Integrations — Does your product work with the stack your customers already use? Prioritise the right integrations and you get your product embedded in your customer’s core workflow. That’s a renewal, for life.

APIs & DevEx — Can customers and engineers build on your product? Documentation, versioning, rate limits, MCP servers. At Stripe, there are dozens of PMs working on API alone. It’s not a nice-to-have.

Telemetry — How are users actually using the product? Consumption, performance, usage signals. The second-order effect Sanket didn’t anticipate: customer success teams using this data in renewal conversations. “You’ve used 60% of what you bought — what’s blocking the rest?”

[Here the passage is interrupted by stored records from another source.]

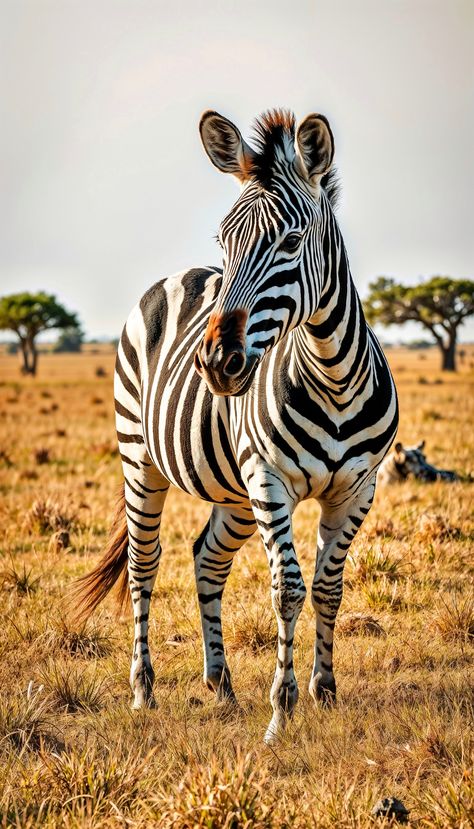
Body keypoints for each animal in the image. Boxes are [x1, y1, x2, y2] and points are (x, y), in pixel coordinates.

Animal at [74, 108, 399, 743]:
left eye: (292, 242)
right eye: (226, 241)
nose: (215, 363)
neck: (334, 377)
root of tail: (174, 274)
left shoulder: (358, 488)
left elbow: (328, 586)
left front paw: (324, 692)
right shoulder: (271, 480)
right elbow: (288, 588)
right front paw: (281, 710)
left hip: (235, 493)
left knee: (207, 558)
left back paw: (220, 684)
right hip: (140, 460)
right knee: (143, 566)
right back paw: (143, 691)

Cross-cutting capabilities — Shared features every product needs: notifications, workflows, commenting, issue management. The hard part isn’t building them. It’s aligning with every other PM in the company who has a strong opinion about how they should work.

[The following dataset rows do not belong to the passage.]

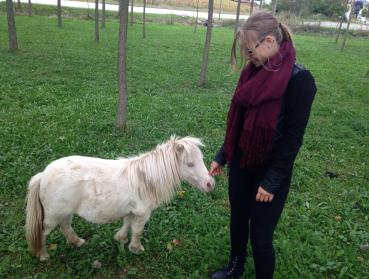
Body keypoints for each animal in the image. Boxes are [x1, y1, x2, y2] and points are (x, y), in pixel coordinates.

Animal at [25, 137, 214, 262]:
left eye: (201, 159)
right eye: (190, 164)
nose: (210, 184)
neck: (145, 180)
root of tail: (42, 175)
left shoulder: (131, 211)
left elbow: (127, 224)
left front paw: (121, 239)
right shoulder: (142, 213)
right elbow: (137, 231)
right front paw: (136, 249)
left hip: (64, 212)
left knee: (66, 226)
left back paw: (77, 242)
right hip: (53, 216)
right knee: (43, 232)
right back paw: (43, 255)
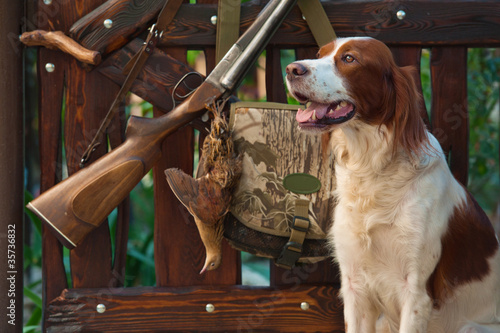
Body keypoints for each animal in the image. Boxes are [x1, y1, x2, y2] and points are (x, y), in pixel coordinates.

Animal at [286, 36, 500, 332]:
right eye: (319, 54)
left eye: (349, 58)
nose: (291, 69)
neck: (371, 170)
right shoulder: (354, 287)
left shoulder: (416, 293)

Deployment modes — SaaS, hybrid, on-prem, data residency, multi-tenancy. As you move upmarket, these questions surface in every enterprise conversation. Your role becomes translation: turning infrastructure decisions into language your sales team can use in the room.

 

The AI Shift Nobody Fully Predicted

 

This is where the conversation got most interesting.

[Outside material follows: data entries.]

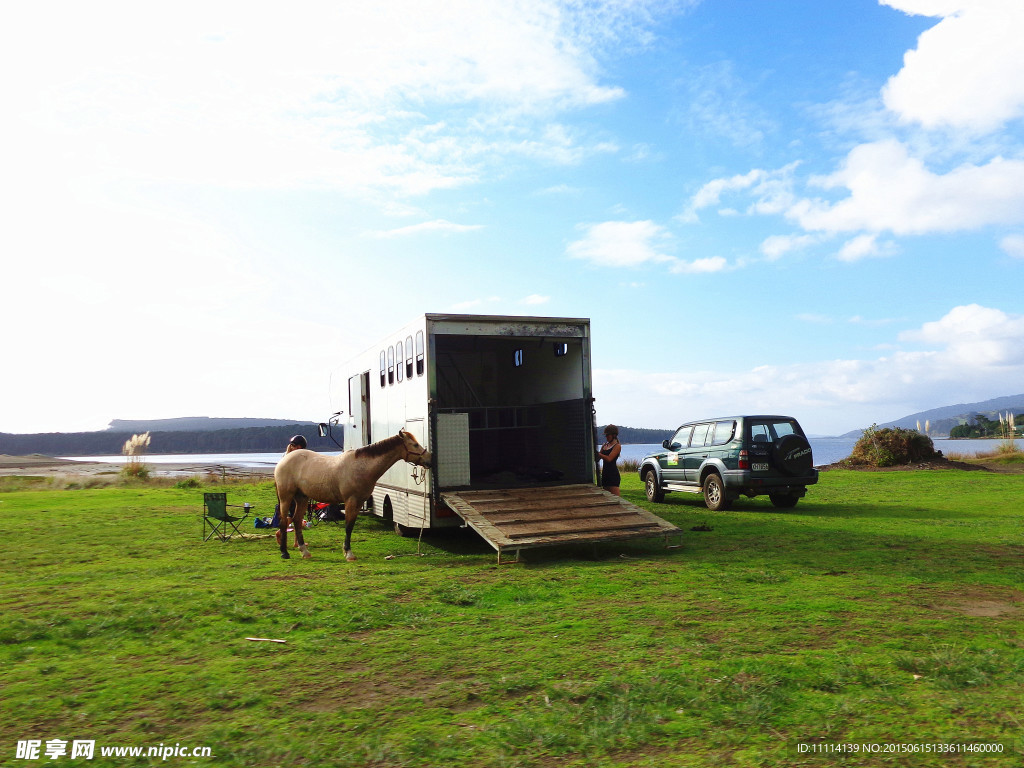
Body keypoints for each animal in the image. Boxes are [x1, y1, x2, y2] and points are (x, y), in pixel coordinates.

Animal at [274, 430, 430, 561]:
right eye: (415, 444)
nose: (429, 459)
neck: (362, 466)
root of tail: (284, 460)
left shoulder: (359, 502)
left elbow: (351, 525)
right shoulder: (351, 501)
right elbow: (348, 526)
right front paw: (349, 553)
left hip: (302, 498)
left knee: (296, 520)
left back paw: (304, 551)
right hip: (286, 497)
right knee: (284, 521)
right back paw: (284, 552)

AI is making UIs irrelevant. Everyone can build an interface now. What you can’t easily replicate is strong foundational infrastructure — and that’s exactly where the competitive moat is shifting.

Salesforce recently went headless. When you’re working in Claude Code or any agent-based workflow, you don’t care what Jira’s UI looks like. You care whether it has an MCP server. The product that wins isn’t the one with the best interface. It’s the one with the best platform.

As Sanket put it: “If your product doesn’t have an API or an MCP for agents, you don’t have a moat anymore.”

That’s not a prediction. It’s already happening.

 

How to Get In If You’re a Traditional PM

 

Two entry points worth considering:

Cross-cutting capabilities. Notifications, workflows, shared features — these feel familiar to PMs coming from feature teams. Start leading them and apply systems thinking: who else needs this? How do we build it once and have every product use it?

Telemetry. Every PM needs analytics. If you define the common framework for how your company instruments and measures usage, you’re already doing platform work. Get the other PMs aligned and ship it.

The pattern is consistent: find the shared problem, build the relationship with other PMs, create the reusable solution. That’s the job.

 

Worth Your Time

 

Platform PM is not overhead. It’s not backend work. It’s not a consolation prize for PMs who couldn’t get onto the “real” product.

It’s the foundation. And right now, with AI commoditising the surface layer and enterprise deals hinging on foundational capabilities, it’s where the most important product work is happening.